In a recent post, I presented a few easy steps that anyone can take to speedup their WordPress blog. My aim in that post was to introduce a basic methodology for measuring performance (YSlow), along with a fairly simple recipe for improving a web site’s YSlow score, and thereby its performance. Much to the horror of my sysadmin friends, I encouraged people to blindly follow the instructions as given — though in my defense I did also strongly encourage readers to peruse the related articles for more information!
In the comments, reader zuborg asks:
“Very funny to observe that wordpress blog posts recommend to remove ETags from http-headers. Did somebody investigate what is and for what purpose it was designed?”
This is a very good question, and one I would like to respond to in more detail here.
The Caching Tutorial for Web Authors and Webmasters article provides an excellent introduction to caching, including a good section on cache validation and ETags. I consider the article a must read for anyone interested in how Internet caching works. I’ll quote from that article here:
“HTTP 1.1 introduced a new kind of validator called the ETag. ETags are unique identifiers that are generated by the server and changed every time the representation does. Because the server controls how the ETag is generated, caches can be surer that if the ETag matches when they make a If-None-Match request, the representation really is the same.”
“Almost all caches use Last-Modified times in determining if an representation is fresh; ETag validation is also becoming prevalent.”
So ETags provide a unique identifier that can work in conjunction with, or in lieu of, the Last-Modified header to reduce the amount of data traffic associated with sending files from the server to the web browser.

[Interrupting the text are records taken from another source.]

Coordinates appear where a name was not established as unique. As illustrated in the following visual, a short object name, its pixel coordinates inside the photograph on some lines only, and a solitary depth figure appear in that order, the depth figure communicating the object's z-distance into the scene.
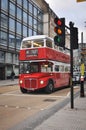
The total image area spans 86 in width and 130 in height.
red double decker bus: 9.43
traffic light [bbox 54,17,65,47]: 5.28
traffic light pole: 5.52
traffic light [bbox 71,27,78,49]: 5.56
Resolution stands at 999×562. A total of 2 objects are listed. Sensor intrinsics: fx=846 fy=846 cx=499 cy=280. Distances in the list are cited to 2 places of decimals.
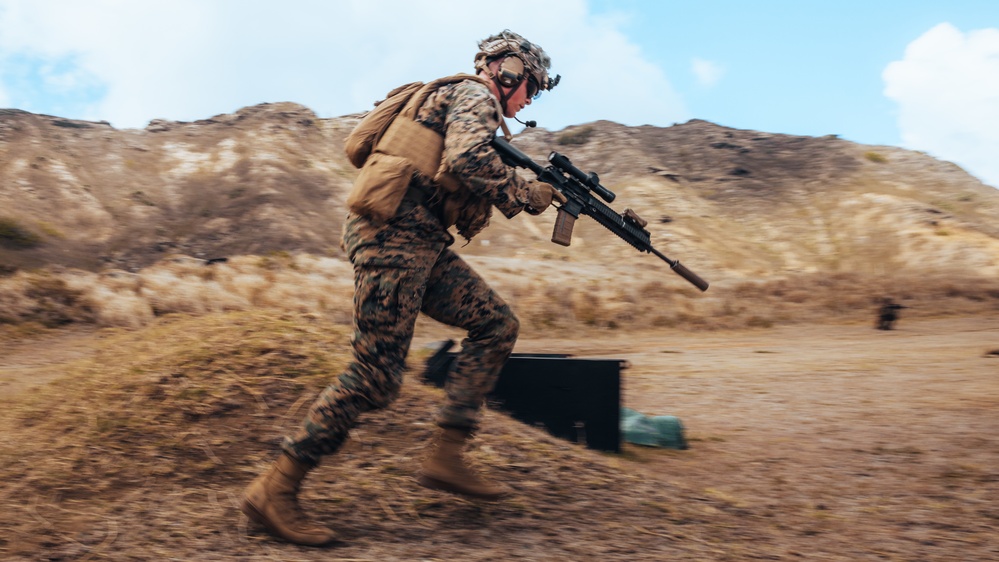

This certainly sounds like a useful feature to improve overall performance.
In 2006, Yahoo! published some performance research in which they state “Our experience shows that reducing the number of HTTP requests has the biggest impact on reducing response time and is often the easiest performance improvement to make.” One outcome of that research was a set of recommendations for reducing the number of HTTP requests, and one of those recommendations was to configure your ETags or simply remove them entirely. If ETags help with caching, then why would Yahoo! suggest removing them?
Let’s see what Yahoo! has to say:
“The ETag format for Apache 1.3 and 2.x is inode-size-timestamp. Although a given file may reside in the same directory across multiple servers, and have the same file size, permissions, timestamp, etc., its inode is different from one server to the next.”
“The end result is ETags generated by Apache and IIS for the exact same component won’t match from one server to another. If the ETags don’t match, the user doesn’t receive the small, fast 304 response that ETags were designed for; …”
“Even if your components have a far future Expires header, a conditional GET request is still made whenever the user hits Reload or Refresh.”
So there you have it. Yahoo! recommends removing the ETags because conditional GET requests are made whenever the user hits Reload or Refresh — and we’re all about eliminating superfluous requests whenever possible.
There is some interesting discussion in the comments associated with the Yahoo! blog post about removing ETags, with many people extolling the virtues of ETags and suggesting ways to retain them. Some people have recommended removing the inode component of the ETag, resulting in an ETag that includes the file size and timestamp only. For Apache, you can use the FileETag directive as follows:
FileETag MTime SizeCode language: HTML, XML (xml)
In the Yahoo! blog comments, Steve Souders (now with Google) makes the point that an ETag composed of the modification time (MTime) and size is providing essentially the same information as the Last-Modified header, and questions whether ETag validation is superior to Last-Modified validation in any case.
Ultimately, configuring or removing ETags is up to you. Since our strategy is to provide a far futures cache expiration date, I am perfectly comfortable removing the ETags. Doing so makes it easy to use the YSlow grade as a quick evaluation tool, but as @zuborg reminds us, actual performance is something you ought to evaluate for yourself.